Zaman zaman filmler seyrediyorum, kahraman bir olay nedeniyle hafızasını kaybediyor ve çoğu kez bambaşka bir insan haline dönüşüyor.
Bu, insanın gününe ve kendisine sahip olabilmesiyle ilgili bir şey sanki.. Her şeyi hatırlayabiliyor olabilmek..
Bir İranlı şair (bakın ismini yazmıyorum, yanlış hatırlayabilirim korkusuyla) şöyle demiş:
“Sen uçuşu hatırla,
kuş ölümlüdür!”
Belki hafızama yön veren şey de bu..
Öğrenim yaşamım boyunca bir sürü tarih ezberlemek zorunda kaldım. Geçen gün baktım kızım da aynı şeyi yapıyor: Akkoyunlular ne zaman yıkıldı? III. Mustafa şu gün tahta çıktı, İlhanlıların sonunu getiren savaş şu tarihte oldu vs..
Bunları öğrenmenin bizlere ne faydası oldu ki, çocuklarımıza bir faydası olsun?..

Hatırlanacak ne yaptın?
Ama “uçuşu” öğrenmek hepimiz için yararlıydı.. O devletler neden yıkıldı, hangi toplumsal ve siyasal gelişmeler buna yol açtı? Ve tarihin o noktasındaki aktörlerin yaptıkları ve yapamadıkları nelerdi?

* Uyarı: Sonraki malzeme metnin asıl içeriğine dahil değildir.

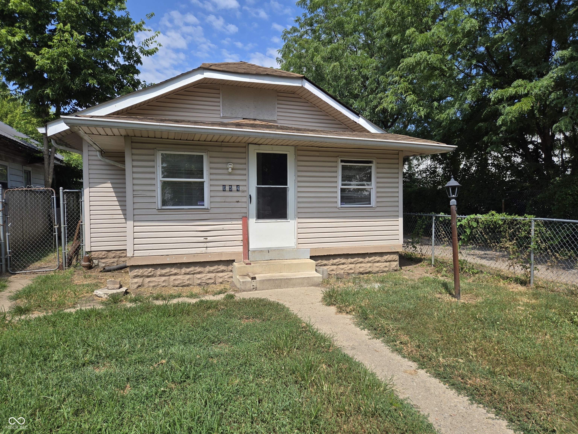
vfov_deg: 58.9
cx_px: 289
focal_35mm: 23
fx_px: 384
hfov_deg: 73.9
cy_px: 217
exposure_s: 1/1372
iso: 25
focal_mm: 5.4
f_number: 1.8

“Uçuş” buydu ve hatırlanması gereken de o olmalıydı diye düşünüyorum..
Zaten insanın yaşamını ne kadar hakkıyla yaşadığını belirleyen şey de bu olmalı..
Hatırlanması gereken neler yaptın?
Ölümün nefesini ensende hissettiğinde gözünün önünden bir film gibi geçip gidecek olanlar neler? Hatırlanmaya değer şeyler mi?
Çocuğunu kucağına aldığın ilk an.. Minik parmaklarıyla senin kocaman parmağını kavrayıp ayağa kalkmaya çalışması… Sevdiğin kadına ilk sarılışın.. İlk öpüşün.. Mezun olduğunda babanın gözlerinden süzülen yaşlar.. Yatılı okula giderken arkandan ağlayan annen, kardeşlerin..
Düşündüm, ilk otomobilimin plakasını hatırlamıyorum.. İlk banka hesabımı nerede açtırdığımı ve kaç lira yatırdığımı da..
Demek ki bu tür “maddi” konular “uçuş”a karşılık gelen şeyler değiller..
Sanıyorum hafızama haksızlık ettim yazımın başlarında..
O hatırlanması gerekenleri hatırlıyor sadece..
Kuşun ölümlü olduğunu biliyor, uçuşu hatırlıyor!